The big downside, however, is that it may be a sign that one of the largest fisheries in the world is about to collapse like a house of cards: you see, there’s a gene in cod which governs the depth at which they prefer to live, and relentless trawling has exerted evolutionary pressure in favour of the mutant fish which swim deeper than the others. [image by Hello, I am Bruce]

Fisheries are known to exert selective pressure on fish. In some cases this has led to the evolution of smaller fish.

This was thought to be a slow process. “Previous workers have concluded that evolutionary changes are only observable on a longer timescale, of decades,” Árnason says. “The changes we observe are much more rapid.”

The A gene is being driven out simply because of where those fish choose to live, says Árnason. Such inadvertent, rapid selective pressure may drive some fisheries to crash.

“Man the hunter has become a mechanised techno-beast,” the team writes. “Modern fisheries are uncontrolled experiments in evolution.”

Worryingly, the researchers found that cod in the Icelandic fishery are becoming sexually mature while still smaller and younger. Something similar occurred in Newfoundland cod just before that fishery crashed. “We think this too is an evolutionary response to the selective pressure of fisheries,” says Árnason.

So, bad news… but bad news with some valuable knowledge in its back pocket. If extreme external conditions apply evolutionary pressure, where will we see this phenomenon crop up next?
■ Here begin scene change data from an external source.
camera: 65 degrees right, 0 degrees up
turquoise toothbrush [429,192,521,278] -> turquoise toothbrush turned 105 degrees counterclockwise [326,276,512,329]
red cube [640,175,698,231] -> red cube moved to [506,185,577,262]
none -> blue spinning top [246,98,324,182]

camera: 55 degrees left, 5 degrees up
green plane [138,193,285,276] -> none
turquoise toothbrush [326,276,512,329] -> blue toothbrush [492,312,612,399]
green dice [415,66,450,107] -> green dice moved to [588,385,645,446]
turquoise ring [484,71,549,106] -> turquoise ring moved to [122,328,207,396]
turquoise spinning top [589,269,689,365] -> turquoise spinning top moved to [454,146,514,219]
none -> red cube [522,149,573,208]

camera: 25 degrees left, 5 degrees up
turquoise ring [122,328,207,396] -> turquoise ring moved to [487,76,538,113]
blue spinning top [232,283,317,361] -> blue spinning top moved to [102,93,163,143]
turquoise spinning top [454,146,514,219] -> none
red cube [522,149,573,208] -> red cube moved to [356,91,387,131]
Perhaps, if the environmental uber-pessimists turn out to be right, we humans will end up at the pointy end of evolution’s goad; on a planet with limited food and water and numerous existential hazards, who knows what we might turn into over the course of a century or two?
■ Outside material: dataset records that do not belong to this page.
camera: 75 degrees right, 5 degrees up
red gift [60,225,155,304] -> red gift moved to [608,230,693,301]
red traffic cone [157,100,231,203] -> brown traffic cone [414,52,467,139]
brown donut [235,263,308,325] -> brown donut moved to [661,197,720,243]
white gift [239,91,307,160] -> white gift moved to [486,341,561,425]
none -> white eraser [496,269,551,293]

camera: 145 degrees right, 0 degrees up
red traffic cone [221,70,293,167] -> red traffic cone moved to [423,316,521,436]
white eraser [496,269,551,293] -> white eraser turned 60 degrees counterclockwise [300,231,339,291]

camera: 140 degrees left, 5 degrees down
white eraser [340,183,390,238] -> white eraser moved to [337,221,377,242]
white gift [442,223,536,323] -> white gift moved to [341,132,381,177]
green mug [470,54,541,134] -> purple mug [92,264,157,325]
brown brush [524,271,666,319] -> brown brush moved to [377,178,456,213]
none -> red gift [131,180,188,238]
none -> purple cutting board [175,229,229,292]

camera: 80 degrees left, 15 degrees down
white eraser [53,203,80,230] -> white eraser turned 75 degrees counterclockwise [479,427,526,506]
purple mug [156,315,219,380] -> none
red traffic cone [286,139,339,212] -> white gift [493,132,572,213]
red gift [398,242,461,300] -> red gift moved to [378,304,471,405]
2 thoughts on “Icelandic cod on an evolutionary fast-track to extinction”

  1. There’s also the question: what is the role of the conservation industry during the sixth mass extinction? You can’t save everything because it’s all dying off, so why not just make an effort to sequence as many genes as possible and identify where populations have variations in the code and preserve *code* diversity because we certainly won’t be able to preserve whole ecosystems or even a fraction of the number of species about to go extinct.